Perhaps they existed before, but Holmes, the alias of a man born as Herman Webster Mudgett, was something quite special. After graduation, Mudgett changed his name and began his criminal career in insurance fraud. He was a clever man, and quite without shame or conscience. He conned his way into managing a pharmacy in the growing city that was just recovering from the disastrous fire of 1871. He murdered the widow who owned the place, and then went on to kill at least 27 more people, mostly young women, though he happily killed men and children too when it suited him.
 
He may have killed many more; the Doctor’s World’s Fair Hotel took in many guests who apparently did not check out. The forensic science of the time was not able to sort out all the various bits of people in the basement.
 
It is queasy stuff even now, even with all the other madmen we have suffered since.
 
The Great Exposition teetered on failure as bank panics and failures swept the nation, and the international order was changing, Germany challenging the old order, the great railway guns of Krupp were a grim sensation at the fair.
 
Riding on the train through New York, it was positively eerie to note the similarities of our times.

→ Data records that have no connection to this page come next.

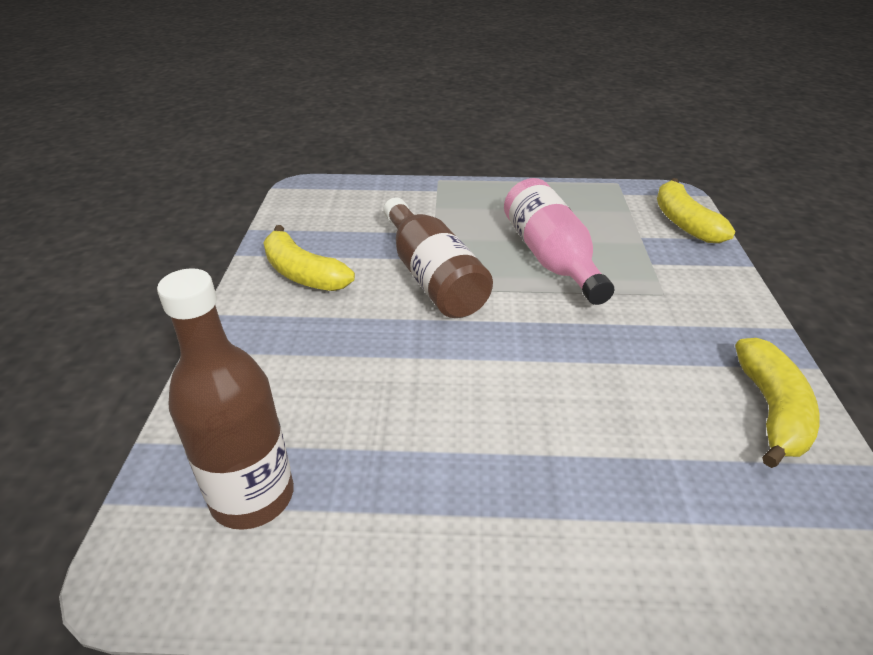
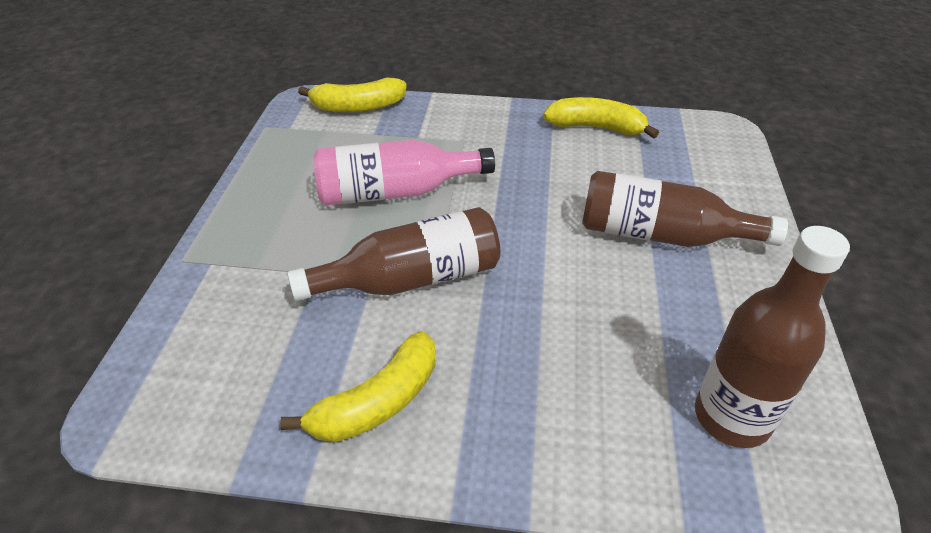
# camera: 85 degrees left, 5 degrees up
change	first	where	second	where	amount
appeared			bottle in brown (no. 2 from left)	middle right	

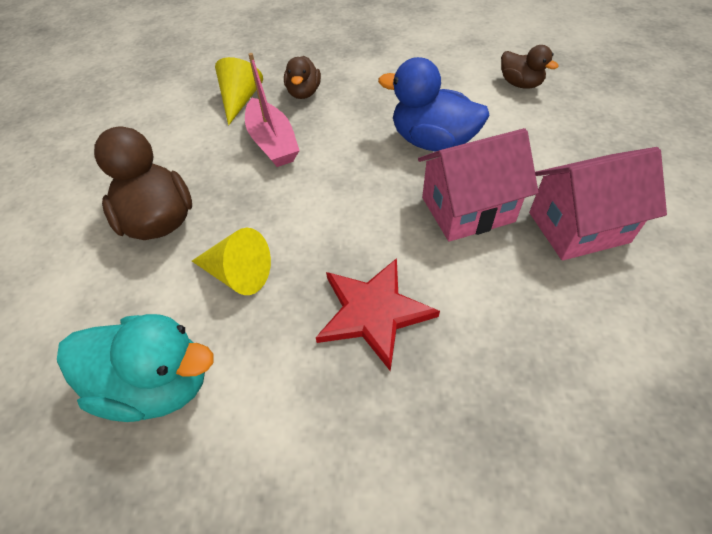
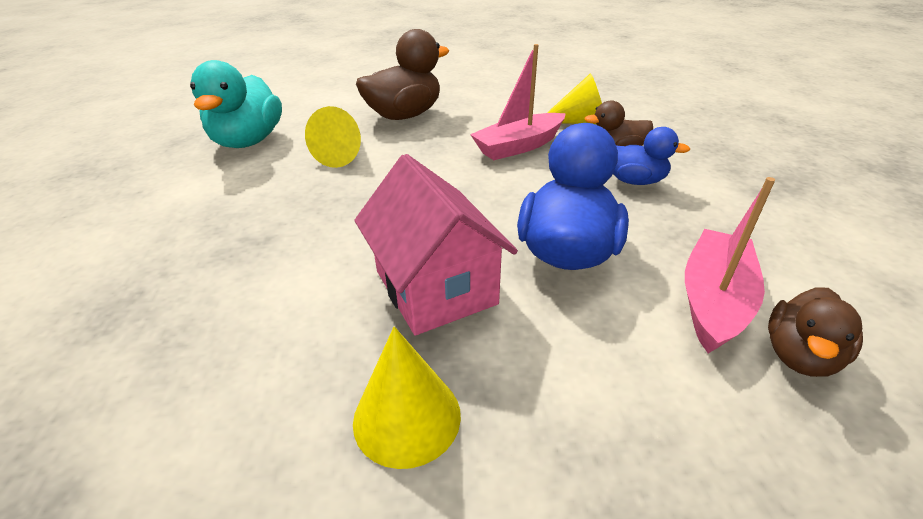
# camera: 80 degrees right, 15 degrees down
change	first	where	second	where	amount
missing	star in red	centre			
appeared			duck in blue (no. 2 from left)	top right	
appeared			boat in pink (no. 2 from left)	middle right	
exchanged	house in pink (no. 2 from left)	middle right	cone in yellow (no. 2 from left)	bottom centre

Of course, we know that they eventually caught the Doctor, and it was a sensation at the time. And we all have to learn about what happened to the world that was, and how we lurched through two globe-wrenching conflicts and tens or millions of dead to get where we are now. I wonder what they will think, a hundred years downstream from now?
 
I still feel a little bad for Architect Daniel Burnham. The triumph of his energy and will should have been a book all his own, but in this one he is conspicuously upstaged by the monster Doctor Holmes.
 
Back then, the last day of the Fair on was 30th of October. It was supposed to be a day of honor for his contribution to the Nation and to his legacy of making Chicago one of the world’s great cities.
 
Instead, a deranged lone gunman shot and killed the Mayor, and the celebration of the Burnham was scratched to hold a city-wide funeral.
 
In the ensuring depression, the buildings of the magnificent White City where torched. It was a sort of quotation, I suppose, a physical manifestation of what had happened after Mrs. O’Leary’s cow kicked over the lantern and the city went up in smoke.
 
I am always leery of quotations, and metaphors, for that matter, particularly in an election season. But we are going to have to live through them, just as we always do, wondering what is waiting on the other side of the White City we have constructed of dreams.